Collins, Schafer, and Kam (2001) remarked that it is a “safe bet” there will be lurking variables \(Z\) that are correlated both with the variables of interest \(Y\) and with the missingness of \(Y\). The important question is, however, whether these correlations are strong enough to produce substantial bias if no measures are taken. Collins, Schafer, and Kam (2001) performed simulations that provided some answers in the case of linear regression. If the missing data rate did not exceed 25% and if the correlation between the \(Z\) and \(Y\) was 0.4, omitting \(Z\) from the imputation model had a negligible effect. For more extreme situations, with 50% missing data and/or a correlation of 0.9, the effect depended strongly on the form of the missing data mechanism.

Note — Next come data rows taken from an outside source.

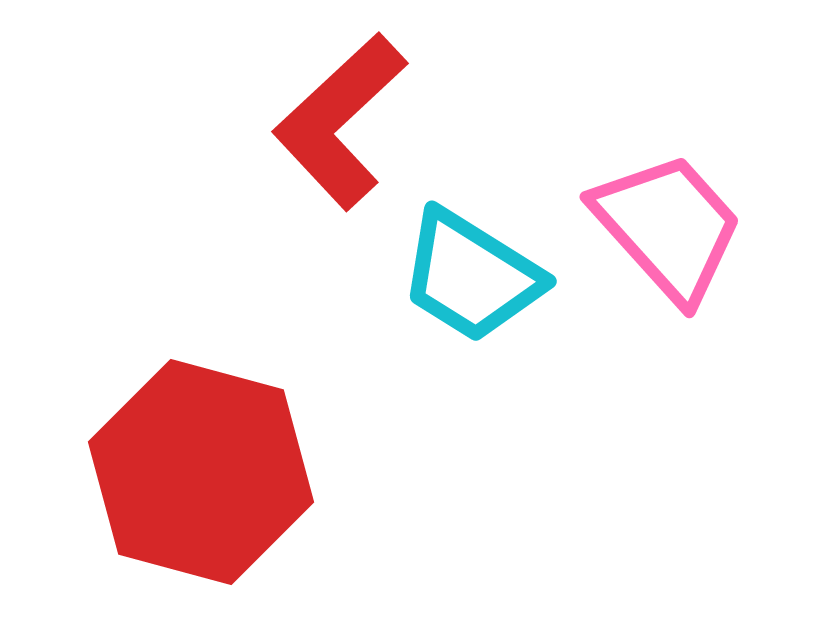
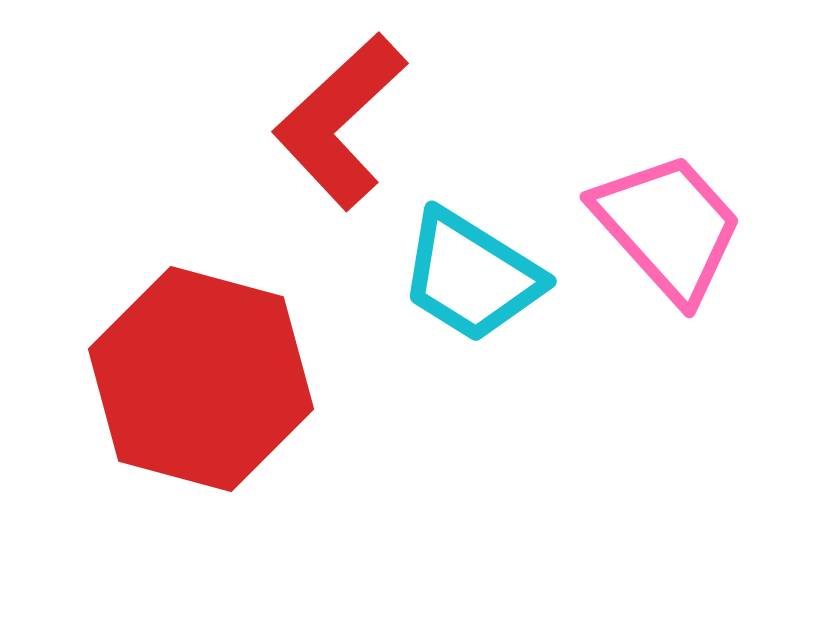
red hexagon: moved 93 px up
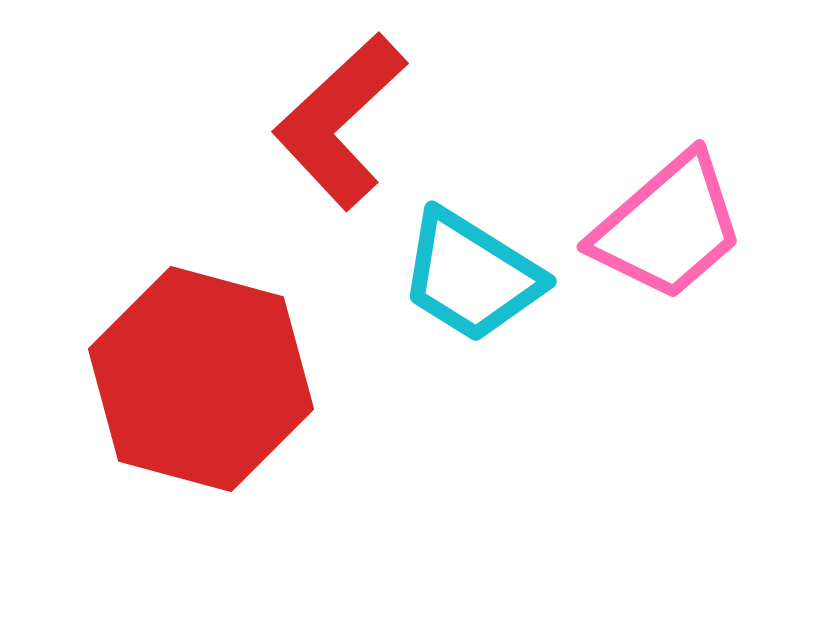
pink trapezoid: rotated 91 degrees clockwise
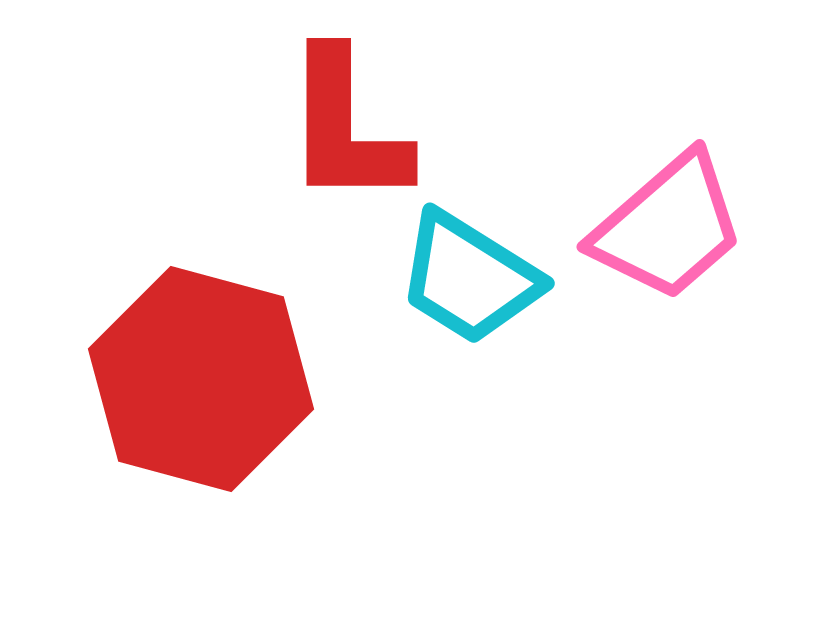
red L-shape: moved 6 px right, 7 px down; rotated 47 degrees counterclockwise
cyan trapezoid: moved 2 px left, 2 px down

When the probability to be missing was linear in \(Z\) (like MARRIGHT in Section 3.2.4), then omitting \(Z\) from the imputation model only affected the intercept, whereas the regression weights and variance estimates were unaffected. When more missing data were created in the extremes (like MARTAIL), the reverse occurred: omitting \(Z\) affected the regression coefficients and variance estimates, but the intercept was unbiased with the correct confidence interval. In summary, all estimates under multiple imputation were remarkably robust against MNAR in many instances. Beyond a correlation of 0.4 or a missing data rate over 25% the form of the missing data mechanism determines which parameters are affected.

Based on these results, we suggest the following guidelines. The MAR assumption is often a suitable starting point. If the MAR assumption is suspect for the data at hand, a next step is to find additional data that are strongly predictive of the missingness, and include these into the imputation model. If all possibilities for such data are exhausted and if the assumption is still suspect, perform a concise simulation study as in Collins, Schafer, and Kam (2001) customized for the problem at hand with the goal of finding out how extreme the MNAR mechanism needs to be to influence the parameters of scientific interest. Finally, use a nonignorable imputation model (cf. Section 3.8) to correct the direction of imputations created under MAR. Vary the most critical parameters, and study their influence on the final inferences. Section 9.2 contains an example of how this can be done in practice.